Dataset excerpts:
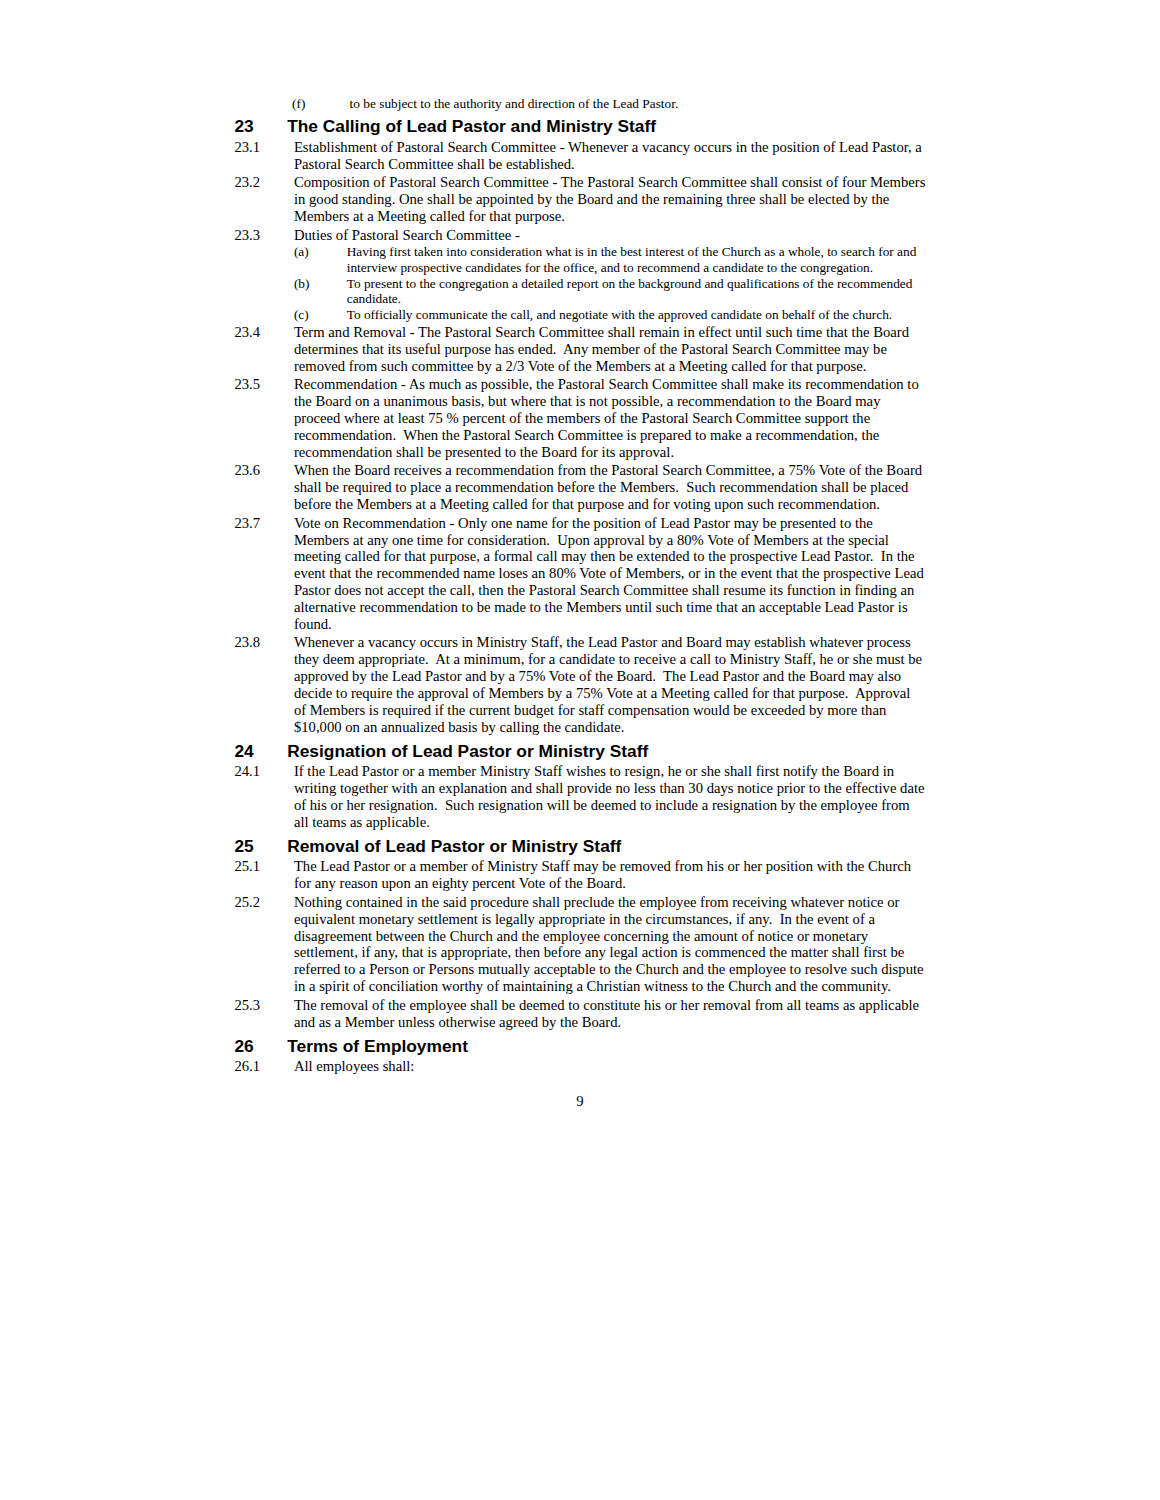(f) to be subject to the authority and direction of the Lead Pastor.
23 The Calling of Lead Pastor and Ministry Staff
23.1
Establishment of Pastoral Search Committee - Whenever a vacancy occurs in the position of Lead Pastor, a Pastoral Search Committee shall be established.
23.2
Composition of Pastoral Search Committee - The Pastoral Search Committee shall consist of four Members in good standing. One shall be appointed by the Board and the remaining three shall be elected by the Members at a Meeting called for that purpose.
23.3
Duties of Pastoral Search Committee -
(a) Having first taken into consideration what is in the best interest of the Church as a whole, to search for and interview prospective candidates for the office, and to recommend a candidate to the congregation.
(b) To present to the congregation a detailed report on the background and qualifications of the recommended candidate.
(c) To officially communicate the call, and negotiate with the approved candidate on behalf of the church.
23.4
Term and Removal - The Pastoral Search Committee shall remain in effect until such time that the Board determines that its useful purpose has ended. Any member of the Pastoral Search Committee may be removed from such committee by a 2/3 Vote of the Members at a Meeting called for that purpose.
23.5
Recommendation - As much as possible, the Pastoral Search Committee shall make its recommendation to the Board on a unanimous basis, but where that is not possible, a recommendation to the Board may proceed where at least 75 % percent of the members of the Pastoral Search Committee support the recommendation. When the Pastoral Search Committee is prepared to make a recommendation, the recommendation shall be presented to the Board for its approval.
23.6
When the Board receives a recommendation from the Pastoral Search Committee, a 75% Vote of the Board shall be required to place a recommendation before the Members. Such recommendation shall be placed before the Members at a Meeting called for that purpose and for voting upon such recommendation.
23.7
Vote on Recommendation - Only one name for the position of Lead Pastor may be presented to the Members at any one time for consideration. Upon approval by a 80% Vote of Members at the special meeting called for that purpose, a formal call may then be extended to the prospective Lead Pastor. In the event that the recommended name loses an 80% Vote of Members, or in the event that the prospective Lead Pastor does not accept the call, then the Pastoral Search Committee shall resume its function in finding an alternative recommendation to be made to the Members until such time that an acceptable Lead Pastor is found.
23.8
Whenever a vacancy occurs in Ministry Staff, the Lead Pastor and Board may establish whatever process they deem appropriate. At a minimum, for a candidate to receive a call to Ministry Staff, he or she must be approved by the Lead Pastor and by a 75% Vote of the Board. The Lead Pastor and the Board may also decide to require the approval of Members by a 75% Vote at a Meeting called for that purpose. Approval of Members is required if the current budget for staff compensation would be exceeded by more than $10,000 on an annualized basis by calling the candidate.
24 Resignation of Lead Pastor or Ministry Staff
24.1
If the Lead Pastor or a member Ministry Staff wishes to resign, he or she shall first notify the Board in writing together with an explanation and shall provide no less than 30 days notice prior to the effective date of his or her resignation. Such resignation will be deemed to include a resignation by the employee from all teams as applicable.
25 Removal of Lead Pastor or Ministry Staff
25.1
The Lead Pastor or a member of Ministry Staff may be removed from his or her position with the Church for any reason upon an eighty percent Vote of the Board.
25.2
Nothing contained in the said procedure shall preclude the employee from receiving whatever notice or equivalent monetary settlement is legally appropriate in the circumstances, if any. In the event of a disagreement between the Church and the employee concerning the amount of notice or monetary settlement, if any, that is appropriate, then before any legal action is commenced the matter shall first be referred to a Person or Persons mutually acceptable to the Church and the employee to resolve such dispute in a spirit of conciliation worthy of maintaining a Christian witness to the Church and the community.
25.3
The removal of the employee shall be deemed to constitute his or her removal from all teams as applicable and as a Member unless otherwise agreed by the Board.
26 Terms of Employment
26.1
All employees shall:
9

▶ **Work order**:
From the line with "26 Terms of Employment" through the last line of the records, set down every line exactly as written and leave out all others.

▶ **The answer**:
26 Terms of Employment
26.1
All employees shall:
9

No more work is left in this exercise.